**SOURCE RECORDS**
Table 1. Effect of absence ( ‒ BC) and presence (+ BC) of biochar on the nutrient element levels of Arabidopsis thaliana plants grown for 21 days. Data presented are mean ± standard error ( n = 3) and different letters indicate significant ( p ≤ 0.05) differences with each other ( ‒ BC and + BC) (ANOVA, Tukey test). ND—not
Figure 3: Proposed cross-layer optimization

--

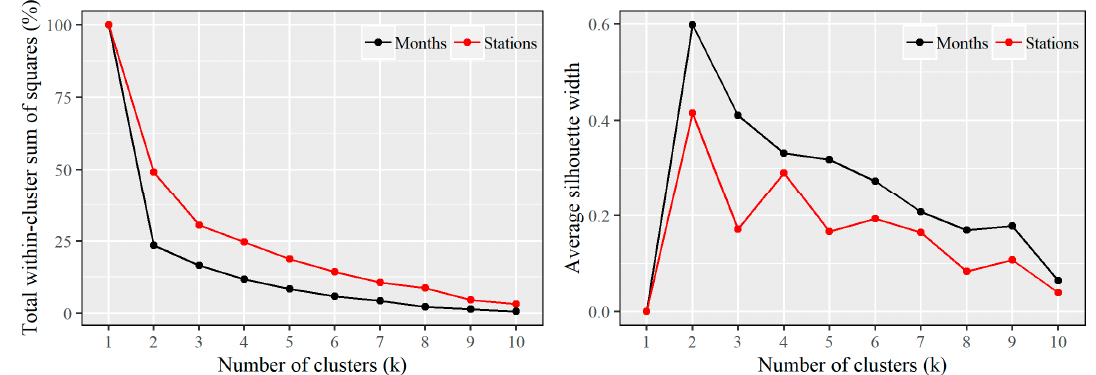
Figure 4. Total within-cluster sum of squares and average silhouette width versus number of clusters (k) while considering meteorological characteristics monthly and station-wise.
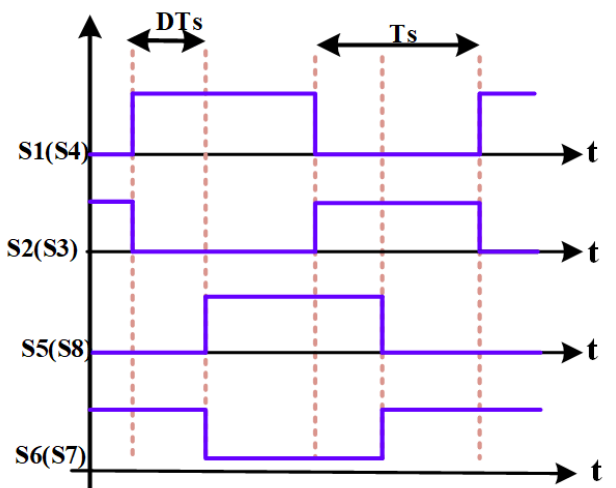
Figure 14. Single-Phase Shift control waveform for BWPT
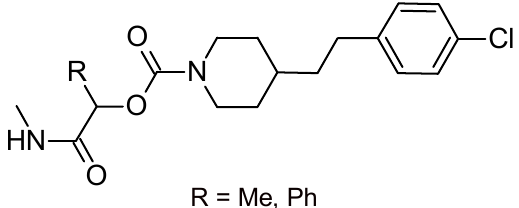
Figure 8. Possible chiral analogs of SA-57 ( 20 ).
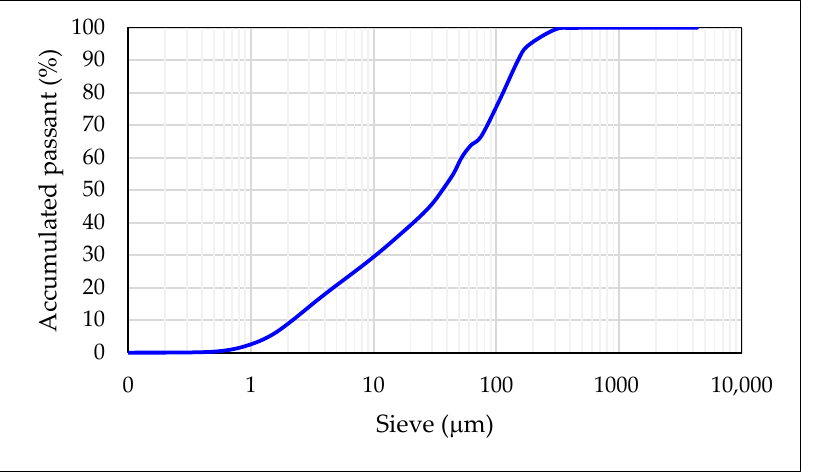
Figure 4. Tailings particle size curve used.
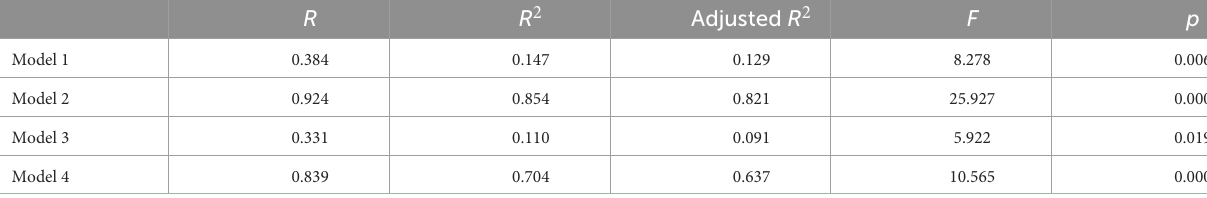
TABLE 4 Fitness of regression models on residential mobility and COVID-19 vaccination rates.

--

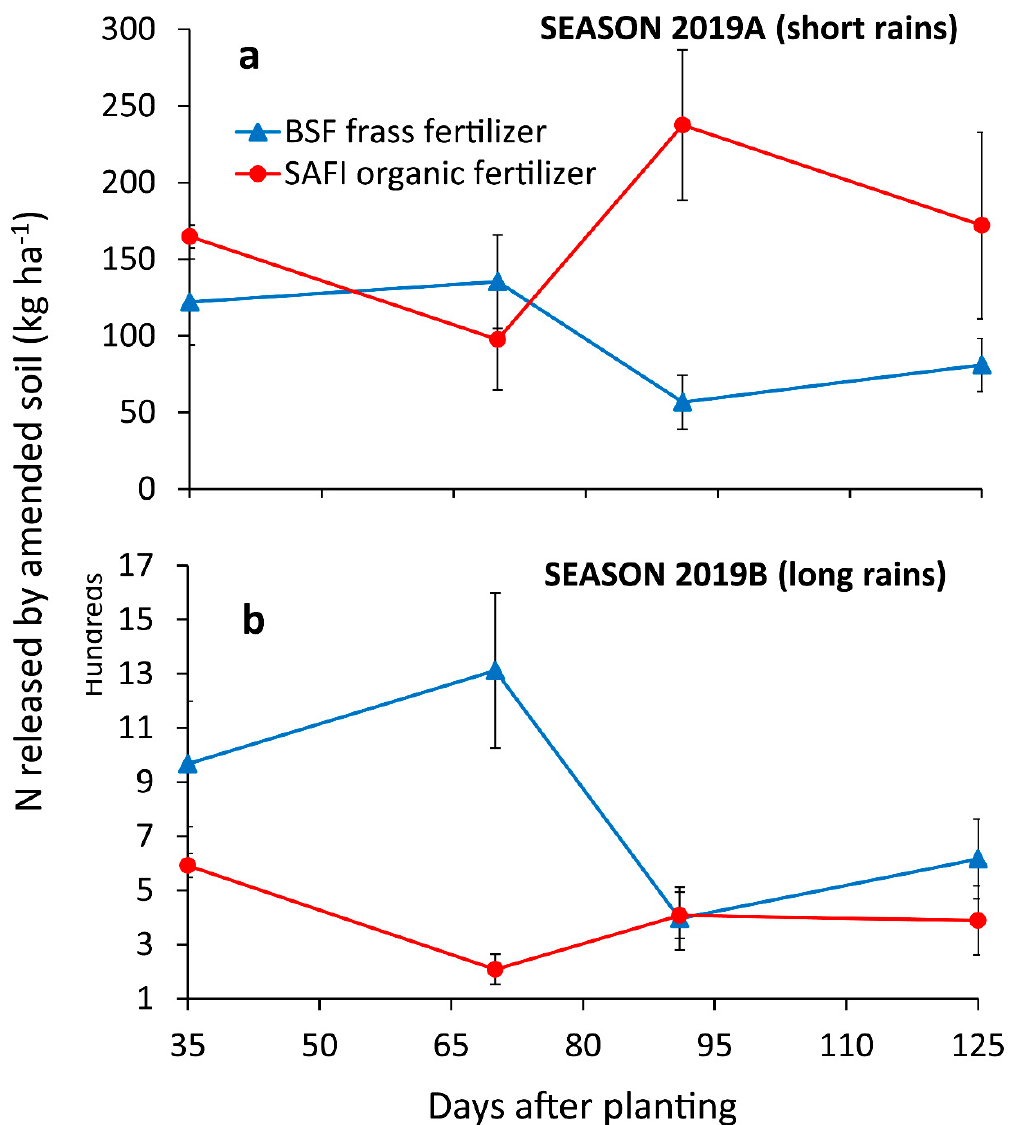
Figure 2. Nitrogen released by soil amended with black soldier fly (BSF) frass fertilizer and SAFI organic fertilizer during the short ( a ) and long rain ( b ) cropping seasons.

**EXERCISE AIM**
Exactly the lines starting at the one above with "Figure 4. Tailings particle size curve used." and ending at the one with "TABLE 4 Fitness" should be printed, and nothing else. Omit the pictures.

**SOLUTION BELOW**
Figure 4. Tailings particle size curve used.
TABLE 4 Fitness of regression models on residential mobility and COVID-19 vaccination rates.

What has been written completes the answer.